Just do the cost-benefit analysis and you can easily determine what will be legal and illegal in the years to come.

But for the interviewee in the OP to call such regulations "insane" shows that he doesn't seem to know much about macroeconomics. There's nothing societally "insane" about regulating private behavior -- governments have been doing it since the dawn of time and will do it as long as human societies exist.

To think that you're immune to it just because you live in the US is a shortsightedness that boggles my mind. It seems like the guy is just throwing a tantrum. I support people's right to smoke but by understanding all sides of the argument one can better get more of what one wants.

To wit, instead of whining about how evil the government is, conduct some studies showing either 1) the social cost of smoking is not as high as previously thought, or 2) the social value of smoking is higher than previously thought.

Take some clues from NORML and the gay rights movements to see how to do it.

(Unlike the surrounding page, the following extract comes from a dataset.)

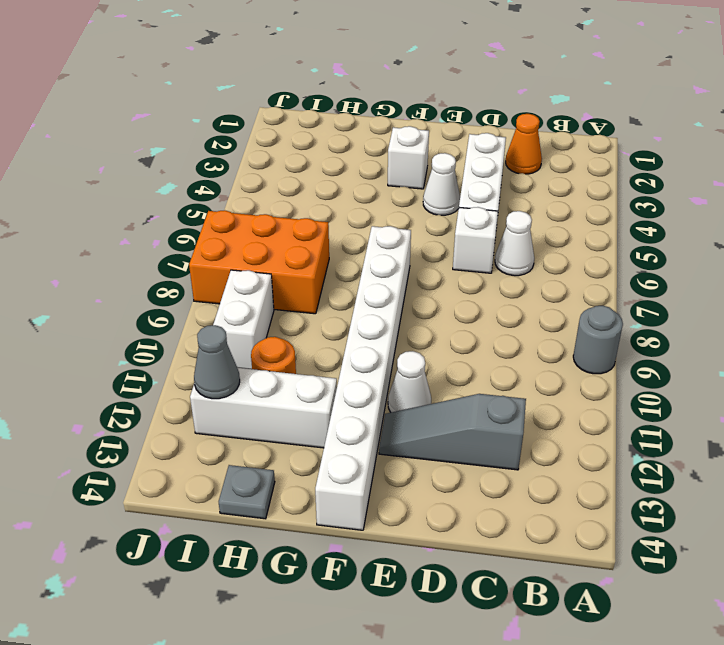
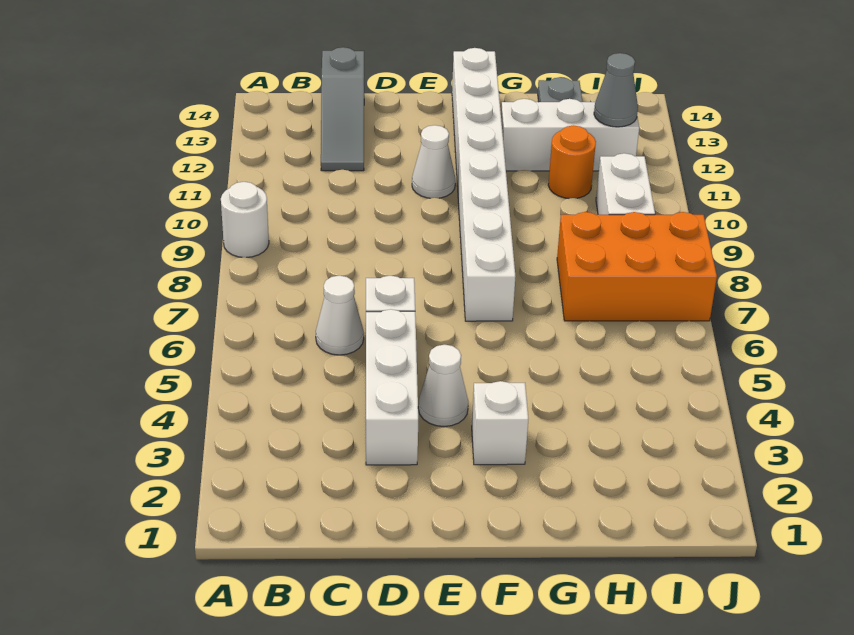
grey 1x1 round brick [573,306,623,374] -> white 1x1 round brick [221,182,269,257]
orange 1x1 cone [506,114,542,174] -> none
grey 1x3 slope [379,394,526,470] -> grey 1x3 slope turned to [321,47,364,171]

Their efforts have made behaviors that were outlawed at one time to be more or less perfectly OK in the span of just a few years.
There are actually a bunch of studies showing that smokers cost less in the long run than non-smokers, simply because smokers tend to die younger and thus avoid the almost unfathomably expensive end-of-life health care costs that most other people accrue in their last couple years. That particular field is my dad's specialty, and we've talked a lot about it over the years.

That's part of the reason why the anti-tobacco crusade sometimes feels more like a witch hunt or trendy cause celebre than a rational pursuit.

Either way, your last piece of advice is good! I just don't know how we'd do it.